L’artificialité d’une solution dépend du contexte dans lequel elle intervient et du moment où elle est proposée. La justification fondée sur le caractère entravant de la différence de traitement en fournit un bon exemple. Concevoir que les dispositions limitant l’allocation d’attente aux personnes ayant fait leurs études secondaires en Belgique constituent une restriction à la liberté de circuler du citoyen peut paraitre surprenant à celui qui ne possède pas un ensemble de connaissances spécifiques au droit des libertés de circulation. Avant sa mise en œuvre par la jurisprudence, la construction de l’entrave à la sortie par les obstacles mis au retour paraissait sans doute très artificielle. Elle a d’ailleurs fait l’objet de critiques importantes au moment de l’arrêt Singh689. Toutefois, à mesure que la solution a été répétée, elle est devenue de plus en plus naturelle aux différents acteurs et sa transposition au cas citoyen a impliqué moins d’efforts que si le raisonnement avait été bâti ab initio. Le travail conceptuel n’est pas absent, mais il se trouve imbriqué dans des formes existantes.

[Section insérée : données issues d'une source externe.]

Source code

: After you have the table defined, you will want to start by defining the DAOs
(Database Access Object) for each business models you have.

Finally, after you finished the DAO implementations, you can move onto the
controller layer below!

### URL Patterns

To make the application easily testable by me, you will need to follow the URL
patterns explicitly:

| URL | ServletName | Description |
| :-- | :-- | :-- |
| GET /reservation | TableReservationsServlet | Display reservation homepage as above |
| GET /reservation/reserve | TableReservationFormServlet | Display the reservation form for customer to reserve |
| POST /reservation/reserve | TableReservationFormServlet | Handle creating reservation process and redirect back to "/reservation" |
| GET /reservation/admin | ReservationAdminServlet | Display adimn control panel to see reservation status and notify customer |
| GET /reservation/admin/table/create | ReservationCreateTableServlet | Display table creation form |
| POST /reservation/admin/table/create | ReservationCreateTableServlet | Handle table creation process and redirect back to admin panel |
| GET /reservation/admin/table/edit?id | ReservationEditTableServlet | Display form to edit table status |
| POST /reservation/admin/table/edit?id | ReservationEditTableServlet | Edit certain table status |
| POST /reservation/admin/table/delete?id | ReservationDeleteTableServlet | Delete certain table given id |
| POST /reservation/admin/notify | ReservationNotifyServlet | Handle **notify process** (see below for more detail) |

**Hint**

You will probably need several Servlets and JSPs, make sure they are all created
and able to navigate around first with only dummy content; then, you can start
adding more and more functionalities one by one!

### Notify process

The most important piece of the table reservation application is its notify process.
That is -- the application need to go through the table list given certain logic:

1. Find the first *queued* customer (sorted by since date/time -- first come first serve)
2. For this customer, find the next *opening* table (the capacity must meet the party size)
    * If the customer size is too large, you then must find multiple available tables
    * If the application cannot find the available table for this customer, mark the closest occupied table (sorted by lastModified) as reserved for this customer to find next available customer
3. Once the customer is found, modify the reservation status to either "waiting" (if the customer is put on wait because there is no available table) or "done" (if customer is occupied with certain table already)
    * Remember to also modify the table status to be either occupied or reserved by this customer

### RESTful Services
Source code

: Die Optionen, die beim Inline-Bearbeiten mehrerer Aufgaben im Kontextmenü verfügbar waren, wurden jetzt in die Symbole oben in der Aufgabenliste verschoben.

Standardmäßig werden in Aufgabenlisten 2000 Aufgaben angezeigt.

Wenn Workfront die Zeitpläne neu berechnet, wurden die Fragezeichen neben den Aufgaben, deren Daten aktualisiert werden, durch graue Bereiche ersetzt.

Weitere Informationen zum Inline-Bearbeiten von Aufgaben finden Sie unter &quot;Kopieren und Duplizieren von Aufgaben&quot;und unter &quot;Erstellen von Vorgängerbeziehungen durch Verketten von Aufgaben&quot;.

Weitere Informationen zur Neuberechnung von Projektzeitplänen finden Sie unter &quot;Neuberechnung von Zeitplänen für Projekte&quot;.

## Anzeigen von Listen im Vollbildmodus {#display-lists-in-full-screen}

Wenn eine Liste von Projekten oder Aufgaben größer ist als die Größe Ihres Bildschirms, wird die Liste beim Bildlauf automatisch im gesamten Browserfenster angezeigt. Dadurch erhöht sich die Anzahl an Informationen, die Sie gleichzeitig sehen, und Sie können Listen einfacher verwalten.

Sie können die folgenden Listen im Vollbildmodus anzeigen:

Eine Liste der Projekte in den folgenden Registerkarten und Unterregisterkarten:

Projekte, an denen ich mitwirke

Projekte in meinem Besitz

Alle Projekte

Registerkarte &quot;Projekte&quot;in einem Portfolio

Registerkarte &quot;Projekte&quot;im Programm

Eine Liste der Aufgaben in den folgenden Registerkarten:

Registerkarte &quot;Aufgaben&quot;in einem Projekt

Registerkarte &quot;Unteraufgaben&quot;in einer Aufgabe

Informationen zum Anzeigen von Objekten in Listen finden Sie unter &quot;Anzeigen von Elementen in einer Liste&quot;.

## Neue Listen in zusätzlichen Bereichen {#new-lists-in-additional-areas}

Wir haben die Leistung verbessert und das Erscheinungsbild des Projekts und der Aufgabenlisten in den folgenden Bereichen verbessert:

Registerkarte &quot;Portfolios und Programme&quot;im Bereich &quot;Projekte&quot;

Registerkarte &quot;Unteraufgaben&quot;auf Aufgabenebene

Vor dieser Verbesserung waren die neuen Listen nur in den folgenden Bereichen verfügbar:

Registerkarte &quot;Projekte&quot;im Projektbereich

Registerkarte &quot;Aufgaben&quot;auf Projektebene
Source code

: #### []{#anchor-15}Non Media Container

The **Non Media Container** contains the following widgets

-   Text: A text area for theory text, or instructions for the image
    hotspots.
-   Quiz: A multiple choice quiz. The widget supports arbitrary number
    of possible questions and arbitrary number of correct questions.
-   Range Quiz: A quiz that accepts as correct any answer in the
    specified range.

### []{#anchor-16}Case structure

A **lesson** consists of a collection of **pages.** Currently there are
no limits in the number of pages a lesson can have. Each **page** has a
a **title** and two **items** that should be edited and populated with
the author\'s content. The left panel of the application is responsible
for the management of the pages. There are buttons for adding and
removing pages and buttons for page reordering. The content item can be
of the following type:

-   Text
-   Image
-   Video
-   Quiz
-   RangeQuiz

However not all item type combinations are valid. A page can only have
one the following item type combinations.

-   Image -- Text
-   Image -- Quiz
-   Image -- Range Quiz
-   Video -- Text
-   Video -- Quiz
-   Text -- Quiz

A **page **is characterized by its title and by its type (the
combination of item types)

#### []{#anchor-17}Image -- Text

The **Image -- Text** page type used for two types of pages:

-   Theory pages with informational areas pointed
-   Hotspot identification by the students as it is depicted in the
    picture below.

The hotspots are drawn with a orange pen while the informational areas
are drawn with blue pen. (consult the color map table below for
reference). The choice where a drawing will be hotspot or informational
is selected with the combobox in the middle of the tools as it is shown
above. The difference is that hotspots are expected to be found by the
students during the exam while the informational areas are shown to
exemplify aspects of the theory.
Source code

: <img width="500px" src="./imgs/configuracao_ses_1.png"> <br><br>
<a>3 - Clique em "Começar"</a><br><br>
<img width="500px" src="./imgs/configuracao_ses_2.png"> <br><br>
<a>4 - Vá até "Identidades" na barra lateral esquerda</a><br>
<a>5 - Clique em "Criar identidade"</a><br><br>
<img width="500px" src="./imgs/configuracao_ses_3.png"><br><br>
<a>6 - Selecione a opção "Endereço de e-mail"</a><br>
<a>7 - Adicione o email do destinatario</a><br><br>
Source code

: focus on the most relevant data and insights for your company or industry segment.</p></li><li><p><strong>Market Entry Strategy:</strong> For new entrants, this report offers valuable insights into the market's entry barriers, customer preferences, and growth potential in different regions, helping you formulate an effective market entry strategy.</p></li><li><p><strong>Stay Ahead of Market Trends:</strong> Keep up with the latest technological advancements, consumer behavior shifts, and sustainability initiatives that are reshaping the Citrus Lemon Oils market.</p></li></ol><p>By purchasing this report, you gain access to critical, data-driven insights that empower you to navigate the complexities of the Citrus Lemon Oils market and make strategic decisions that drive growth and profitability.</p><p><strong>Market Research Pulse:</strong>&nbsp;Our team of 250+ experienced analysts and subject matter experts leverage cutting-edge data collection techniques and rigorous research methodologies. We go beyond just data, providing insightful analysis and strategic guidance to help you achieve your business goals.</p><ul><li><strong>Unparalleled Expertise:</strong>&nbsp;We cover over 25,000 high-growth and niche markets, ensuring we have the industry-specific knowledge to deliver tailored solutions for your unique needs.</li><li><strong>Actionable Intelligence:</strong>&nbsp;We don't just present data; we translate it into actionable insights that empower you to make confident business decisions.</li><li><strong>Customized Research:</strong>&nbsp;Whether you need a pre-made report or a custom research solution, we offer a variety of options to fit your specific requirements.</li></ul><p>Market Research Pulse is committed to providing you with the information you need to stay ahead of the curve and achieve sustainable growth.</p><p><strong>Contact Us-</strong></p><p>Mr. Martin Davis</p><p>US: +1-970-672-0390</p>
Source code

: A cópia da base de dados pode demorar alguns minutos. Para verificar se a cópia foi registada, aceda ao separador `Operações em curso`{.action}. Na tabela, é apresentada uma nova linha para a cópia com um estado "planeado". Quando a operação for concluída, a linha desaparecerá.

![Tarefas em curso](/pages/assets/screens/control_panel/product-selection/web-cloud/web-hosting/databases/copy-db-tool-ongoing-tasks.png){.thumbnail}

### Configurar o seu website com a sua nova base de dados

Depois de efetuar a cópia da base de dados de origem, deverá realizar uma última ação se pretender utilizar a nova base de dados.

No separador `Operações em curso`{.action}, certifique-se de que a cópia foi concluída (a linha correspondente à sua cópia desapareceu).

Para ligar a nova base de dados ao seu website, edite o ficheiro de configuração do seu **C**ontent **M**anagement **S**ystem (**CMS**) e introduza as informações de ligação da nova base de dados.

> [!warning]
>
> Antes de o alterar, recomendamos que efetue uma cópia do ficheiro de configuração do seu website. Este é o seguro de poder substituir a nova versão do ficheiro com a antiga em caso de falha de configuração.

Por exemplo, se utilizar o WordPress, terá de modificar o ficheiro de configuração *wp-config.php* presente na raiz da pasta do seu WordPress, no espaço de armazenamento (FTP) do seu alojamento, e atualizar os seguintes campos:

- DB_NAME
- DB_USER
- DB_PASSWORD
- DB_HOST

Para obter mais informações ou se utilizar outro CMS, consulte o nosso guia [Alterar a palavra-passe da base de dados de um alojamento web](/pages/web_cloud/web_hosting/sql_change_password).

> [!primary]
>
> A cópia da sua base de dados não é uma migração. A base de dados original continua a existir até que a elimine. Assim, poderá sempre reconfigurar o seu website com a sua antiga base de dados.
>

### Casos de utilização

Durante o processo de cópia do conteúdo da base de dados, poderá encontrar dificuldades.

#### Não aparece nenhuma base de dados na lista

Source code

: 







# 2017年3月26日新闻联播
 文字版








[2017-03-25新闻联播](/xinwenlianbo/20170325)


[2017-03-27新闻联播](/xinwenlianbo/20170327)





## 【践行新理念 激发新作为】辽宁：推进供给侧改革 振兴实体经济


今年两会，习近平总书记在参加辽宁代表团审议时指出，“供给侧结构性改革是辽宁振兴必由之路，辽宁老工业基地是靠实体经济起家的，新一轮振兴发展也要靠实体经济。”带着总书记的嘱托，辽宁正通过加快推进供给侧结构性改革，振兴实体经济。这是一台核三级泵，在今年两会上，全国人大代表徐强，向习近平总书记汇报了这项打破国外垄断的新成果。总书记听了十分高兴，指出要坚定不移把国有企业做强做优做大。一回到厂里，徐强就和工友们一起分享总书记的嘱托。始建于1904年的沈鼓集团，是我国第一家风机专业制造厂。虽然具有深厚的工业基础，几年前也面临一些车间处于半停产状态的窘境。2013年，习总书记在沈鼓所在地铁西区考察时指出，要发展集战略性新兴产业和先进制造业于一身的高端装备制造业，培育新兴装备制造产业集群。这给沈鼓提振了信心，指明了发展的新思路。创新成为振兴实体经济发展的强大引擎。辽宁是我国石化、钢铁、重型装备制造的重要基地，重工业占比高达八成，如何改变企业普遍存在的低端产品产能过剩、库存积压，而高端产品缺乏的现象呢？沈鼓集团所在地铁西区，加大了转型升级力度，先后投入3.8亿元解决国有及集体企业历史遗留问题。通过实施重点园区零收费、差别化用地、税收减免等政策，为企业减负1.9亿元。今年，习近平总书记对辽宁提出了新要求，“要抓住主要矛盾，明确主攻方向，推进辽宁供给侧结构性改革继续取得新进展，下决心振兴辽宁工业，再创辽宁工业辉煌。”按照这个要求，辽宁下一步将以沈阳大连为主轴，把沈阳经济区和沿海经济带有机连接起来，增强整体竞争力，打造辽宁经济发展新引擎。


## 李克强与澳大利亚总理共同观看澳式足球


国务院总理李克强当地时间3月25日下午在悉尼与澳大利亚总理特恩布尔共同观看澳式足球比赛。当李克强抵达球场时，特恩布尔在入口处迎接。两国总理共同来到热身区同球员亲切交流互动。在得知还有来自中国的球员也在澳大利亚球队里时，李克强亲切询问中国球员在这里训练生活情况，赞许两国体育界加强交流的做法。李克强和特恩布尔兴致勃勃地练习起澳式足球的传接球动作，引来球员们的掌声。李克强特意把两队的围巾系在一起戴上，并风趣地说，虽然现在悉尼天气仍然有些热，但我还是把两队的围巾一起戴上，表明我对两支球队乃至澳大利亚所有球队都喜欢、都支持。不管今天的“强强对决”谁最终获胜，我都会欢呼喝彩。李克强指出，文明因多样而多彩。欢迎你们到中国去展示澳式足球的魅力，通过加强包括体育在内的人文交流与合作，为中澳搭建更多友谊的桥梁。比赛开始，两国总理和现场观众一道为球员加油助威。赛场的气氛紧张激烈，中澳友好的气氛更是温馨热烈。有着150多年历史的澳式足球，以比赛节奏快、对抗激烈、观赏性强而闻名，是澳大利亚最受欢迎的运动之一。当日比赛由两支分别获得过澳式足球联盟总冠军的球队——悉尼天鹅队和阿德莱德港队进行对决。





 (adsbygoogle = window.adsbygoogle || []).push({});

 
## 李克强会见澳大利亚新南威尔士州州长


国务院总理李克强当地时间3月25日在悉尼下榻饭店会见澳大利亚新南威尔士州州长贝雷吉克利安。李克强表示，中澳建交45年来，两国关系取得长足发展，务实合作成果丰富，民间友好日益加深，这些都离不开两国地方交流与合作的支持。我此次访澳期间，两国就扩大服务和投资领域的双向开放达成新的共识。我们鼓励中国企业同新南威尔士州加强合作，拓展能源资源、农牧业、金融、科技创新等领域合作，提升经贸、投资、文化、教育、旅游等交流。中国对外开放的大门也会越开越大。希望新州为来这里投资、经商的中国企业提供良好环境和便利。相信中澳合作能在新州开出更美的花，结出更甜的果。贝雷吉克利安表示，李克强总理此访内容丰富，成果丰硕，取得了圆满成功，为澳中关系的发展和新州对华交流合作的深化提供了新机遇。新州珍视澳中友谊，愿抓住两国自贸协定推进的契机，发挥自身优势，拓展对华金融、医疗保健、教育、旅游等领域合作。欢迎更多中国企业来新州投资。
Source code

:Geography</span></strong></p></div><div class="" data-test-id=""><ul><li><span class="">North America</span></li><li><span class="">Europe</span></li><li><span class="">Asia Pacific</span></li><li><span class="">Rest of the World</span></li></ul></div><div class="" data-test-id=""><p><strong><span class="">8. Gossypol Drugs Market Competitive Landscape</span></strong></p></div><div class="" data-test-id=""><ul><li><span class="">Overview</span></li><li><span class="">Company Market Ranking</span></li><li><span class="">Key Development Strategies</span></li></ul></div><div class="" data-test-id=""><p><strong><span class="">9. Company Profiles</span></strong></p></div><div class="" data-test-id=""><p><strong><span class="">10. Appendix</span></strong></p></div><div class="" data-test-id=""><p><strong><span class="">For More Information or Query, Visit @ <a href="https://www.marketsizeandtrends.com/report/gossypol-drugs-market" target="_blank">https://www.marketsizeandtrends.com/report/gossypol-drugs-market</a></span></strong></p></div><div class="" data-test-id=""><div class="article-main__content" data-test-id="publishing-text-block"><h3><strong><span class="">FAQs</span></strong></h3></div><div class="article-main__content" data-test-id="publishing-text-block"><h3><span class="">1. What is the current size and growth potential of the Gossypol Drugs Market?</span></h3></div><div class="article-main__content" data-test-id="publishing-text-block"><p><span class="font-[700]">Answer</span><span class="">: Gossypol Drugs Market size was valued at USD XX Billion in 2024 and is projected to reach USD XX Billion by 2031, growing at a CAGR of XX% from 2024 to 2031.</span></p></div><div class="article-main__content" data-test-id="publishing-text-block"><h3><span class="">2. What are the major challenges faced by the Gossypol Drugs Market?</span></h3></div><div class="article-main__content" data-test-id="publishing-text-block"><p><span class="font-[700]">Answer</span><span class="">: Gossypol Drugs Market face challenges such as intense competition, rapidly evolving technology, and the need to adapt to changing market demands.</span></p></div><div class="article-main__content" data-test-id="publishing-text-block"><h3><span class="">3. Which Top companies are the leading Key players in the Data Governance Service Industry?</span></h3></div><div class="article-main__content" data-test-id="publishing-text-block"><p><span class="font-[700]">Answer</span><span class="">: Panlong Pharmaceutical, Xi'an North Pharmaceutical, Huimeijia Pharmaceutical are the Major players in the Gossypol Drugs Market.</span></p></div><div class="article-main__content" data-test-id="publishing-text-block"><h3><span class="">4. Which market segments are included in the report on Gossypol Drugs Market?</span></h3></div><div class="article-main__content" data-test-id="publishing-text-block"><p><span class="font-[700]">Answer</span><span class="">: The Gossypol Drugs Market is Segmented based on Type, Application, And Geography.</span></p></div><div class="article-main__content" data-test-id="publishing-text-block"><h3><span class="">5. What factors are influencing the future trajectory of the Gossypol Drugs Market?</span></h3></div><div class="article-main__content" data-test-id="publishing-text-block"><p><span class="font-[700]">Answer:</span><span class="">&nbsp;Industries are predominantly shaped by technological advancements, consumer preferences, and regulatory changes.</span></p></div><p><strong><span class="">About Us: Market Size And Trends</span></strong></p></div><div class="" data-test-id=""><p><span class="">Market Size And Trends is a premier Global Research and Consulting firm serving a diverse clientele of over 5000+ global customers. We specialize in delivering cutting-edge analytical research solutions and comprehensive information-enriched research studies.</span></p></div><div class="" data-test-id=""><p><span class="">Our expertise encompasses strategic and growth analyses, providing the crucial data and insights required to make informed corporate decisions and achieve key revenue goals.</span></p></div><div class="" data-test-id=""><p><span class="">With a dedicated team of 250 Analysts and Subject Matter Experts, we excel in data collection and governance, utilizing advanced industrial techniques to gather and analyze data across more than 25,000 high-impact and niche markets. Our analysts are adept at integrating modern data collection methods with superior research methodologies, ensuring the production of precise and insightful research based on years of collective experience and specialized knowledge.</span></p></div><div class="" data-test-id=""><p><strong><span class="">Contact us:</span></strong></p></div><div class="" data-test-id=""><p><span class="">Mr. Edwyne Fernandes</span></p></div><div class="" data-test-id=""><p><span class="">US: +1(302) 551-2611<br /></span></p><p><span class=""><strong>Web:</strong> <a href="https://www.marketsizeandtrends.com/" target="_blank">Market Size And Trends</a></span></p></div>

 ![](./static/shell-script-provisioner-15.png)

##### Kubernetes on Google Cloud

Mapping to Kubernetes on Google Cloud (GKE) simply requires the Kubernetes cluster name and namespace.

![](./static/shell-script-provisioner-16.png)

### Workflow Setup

Il serait aussi possible de questionner le fait qu’une personne dans la situation de Mme D’Hoop puisse être dissuadée de quitter la Belgique en raison d’une éventuelle perte de l’allocation d’attente dans le cas où elle déciderait d’y retourner et se trouverait au chômage. En effet, la Cour ne livre aucune analyse de l’effet dissuasif d’une telle mesure, qui se trouve plus postulé que démontré. Il s’agit toutefois, ici encore, d’une pratique commune dans le cadre du marché intérieur, qui tend à déduire de la différence de traitement un effet dissuasif suffisant à caractériser une restriction à la liberté de circulation. Une appréciation portée dans un autre cadre, par exemple celui d’une enquête sociologique sur la mobilité des jeunes en Europe, n’aboutirait pas nécessairement à dire que la mesure contestée dissuade ceux-ci de circuler.